The Phillies, though, aren’t so sure. They traded second baseman Mickey Morandini to the Chicago Cubs for center fielder Doug Glanville.
After Oakland traded Mark McGwire to St. Louis last July 31, he asked Jason Giambi, his best friend on the Athletics, to start wearing his No. 25.
“I told him, ‘No, I don’t think anybody should ever wear your number again for the Oakland A’s,’ ” Giambi recalled.
But in just about every other respect, Giambi has become McGwire’s replacement with the A’s, taking over at first base, moving into his old locker and competing this spring with Matt Stairs for the cleanup spot in the batting order.
“I guess I got lucky because he was my best friend, so OK, now you’re taking his place but there was never that feeling of pressure,” said Giambi, who continues wearing No. 16. “I also realize there’s no way you can replace Mark McGwire. I mean, he can hit 50 home runs like it’s a joke.”

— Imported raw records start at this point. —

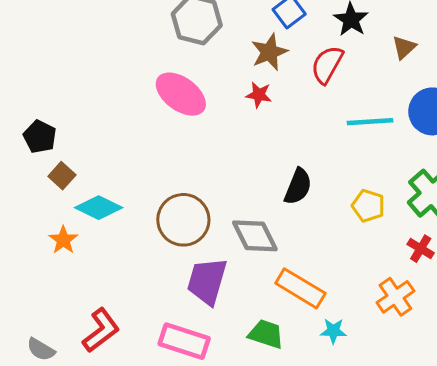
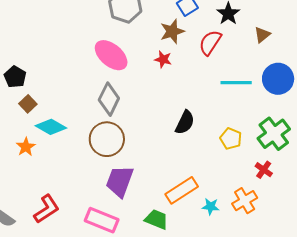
gray diamond: (255, 236) -> (109, 99), moved, turned 48
orange rectangle: (300, 288) -> (182, 190), turned -68
cyan star: (333, 331) -> (211, 207), moved

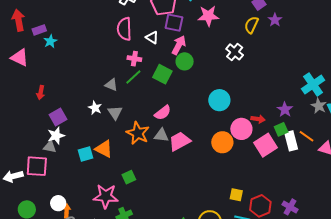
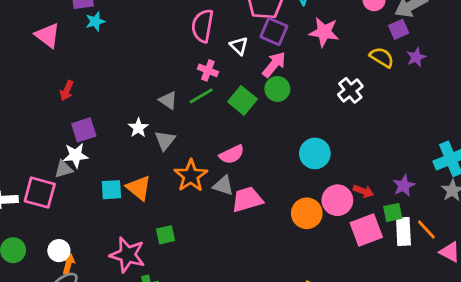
yellow semicircle: (251, 25) -> (382, 57), turned 84
gray triangle: (50, 147) -> (64, 169), turned -40

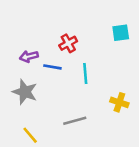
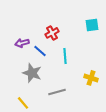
blue line: (52, 67) -> (40, 51), turned 32
gray star: (25, 92) -> (32, 73), moved

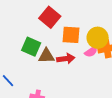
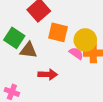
pink semicircle: (91, 52) -> (76, 53), turned -120
red arrow: (66, 59) -> (48, 74), moved

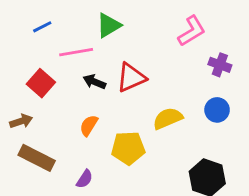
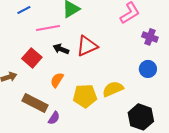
red square: (41, 83) -> (32, 58), moved
yellow semicircle: (168, 118) -> (113, 89), moved
brown rectangle: (37, 158) -> (35, 103), moved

Giambi, a former Long Beach State standout starting his third full big league season, will be trying to build on impressive numbers. He hit .293 with 20 homers and a career-high 81 RBIs last season. He had 41 doubles and a 25-game hitting streak, both Oakland club records, and led the team with 66 runs scored, 152 hits and 44 multi-hit games.
“I think of him as a .300 hitter with power,” manager Art Howe said. “He’s the complete package offensively.”
Howe will decide later this spring whether to use Giambi or Stairs, who had 27 homers last season, in the No. 4 spot.
“Either way,” Howe said, “you can’t miss.”
While Giambi could wind up hitting fourth, fifth or sixth, he has settled into first base, the first time he has had a fixed position since breaking into the big leagues in 1995.